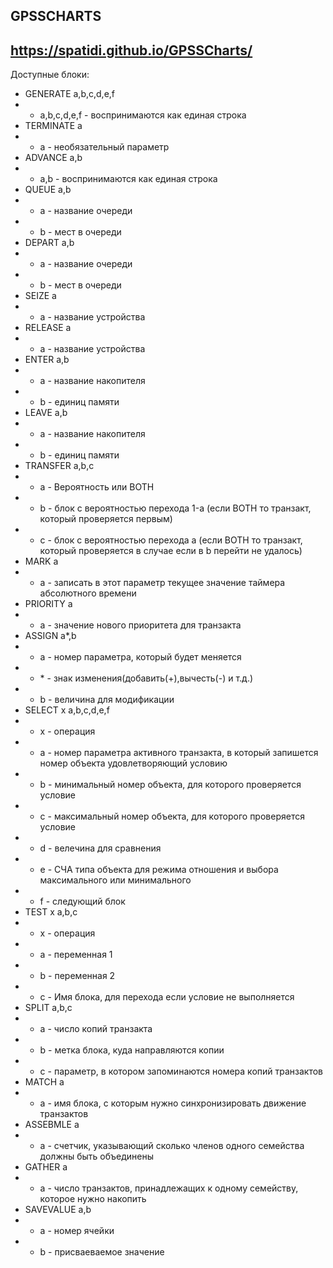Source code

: ## GPSSCHARTS
## https://spatidi.github.io/GPSSCharts/
  Доступные блоки:
- GENERATE a,b,c,d,e,f
-   - a,b,c,d,e,f - воспринимаются как единая строка  
- TERMINATE a
-   - a - необязательный параметр
- ADVANCE a,b
-   - a,b - воспринимаются как единая строка
- QUEUE a,b
- - a - название очереди
- - b - мест в очереди
- DEPART a,b
- - a - название очереди
- - b - мест в очереди
- SEIZE a
- - a - название устройства
- RELEASE a
- - a - название устройства
- ENTER a,b
- - a - название накопителя
- - b - единиц памяти
- LEAVE a,b
- - a - название накопителя
- - b - единиц памяти
- TRANSFER a,b,c
- - a - Вероятность или BOTH
- - b - блок с вероятностью перехода 1-a 
(если BOTH то транзакт, который проверяется первым)
- - c - блок с вероятностью перехода a
(если BOTH то транзакт, который проверяется в случае если в b перейти не удалось)
- MARK a
- - a - записать в этот параметр текущее значение таймера абсолютного времени
- PRIORITY a
- - a - значение нового приоритета для транзакта
- ASSIGN a\*,b 
- - a - номер параметра, который будет меняется
- - \* - знак изменения(добавить(+),вычесть(-) и т.д.)
- - b - величина для модификации
- SELECT x a,b,c,d,e,f 
- - x - операция
- - a - номер параметра активного транзакта, в который запишется номер объекта удовлетворяющий условию
- - b - минимальный номер объекта, для которого проверяется условие
- - c - максимальный номер объекта, для которого проверяется условие 
- - d - велечина для сравнения
- - e - СЧА типа объекта для режима отношения и выбора максимального или минимального
- - f - следующий блок
- TEST x a,b,c
- - x - операция
- - a - переменная 1
- - b - переменная 2
- - с - Имя блока, для перехода если условие не выполняется
- SPLIT a,b,c
- - a - число копий транзакта
- - b - метка блока, куда направляются копии
- - c - параметр, в котором запоминаются номера копий транзактов
- MATCH a
- - a - имя блока, с которым нужно синхронизировать движение транзактов
- ASSEBMLE a
- - a - счетчик, указывающий сколько членов одного семейства должны быть объединены
- GATHER a
- - a - число транзактов, принадлежащих к одному семейству, которое нужно накопить
- SAVEVALUE a,b
- - a - номер ячейки
- - b - присваеваемое значение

· · ·

◆ Work request
Everything above from the line with "- - b - блок с вероятностью перехода 1-a" to the line with "- ASSIGN a\*,b", both included, must be repeated exactly, and nothing outside that range.

◆ Task response
- - b - блок с вероятностью перехода 1-a 
(если BOTH то транзакт, который проверяется первым)
- - c - блок с вероятностью перехода a
(если BOTH то транзакт, который проверяется в случае если в b перейти не удалось)
- MARK a
- - a - записать в этот параметр текущее значение таймера абсолютного времени
- PRIORITY a
- - a - значение нового приоритета для транзакта
- ASSIGN a\*,b 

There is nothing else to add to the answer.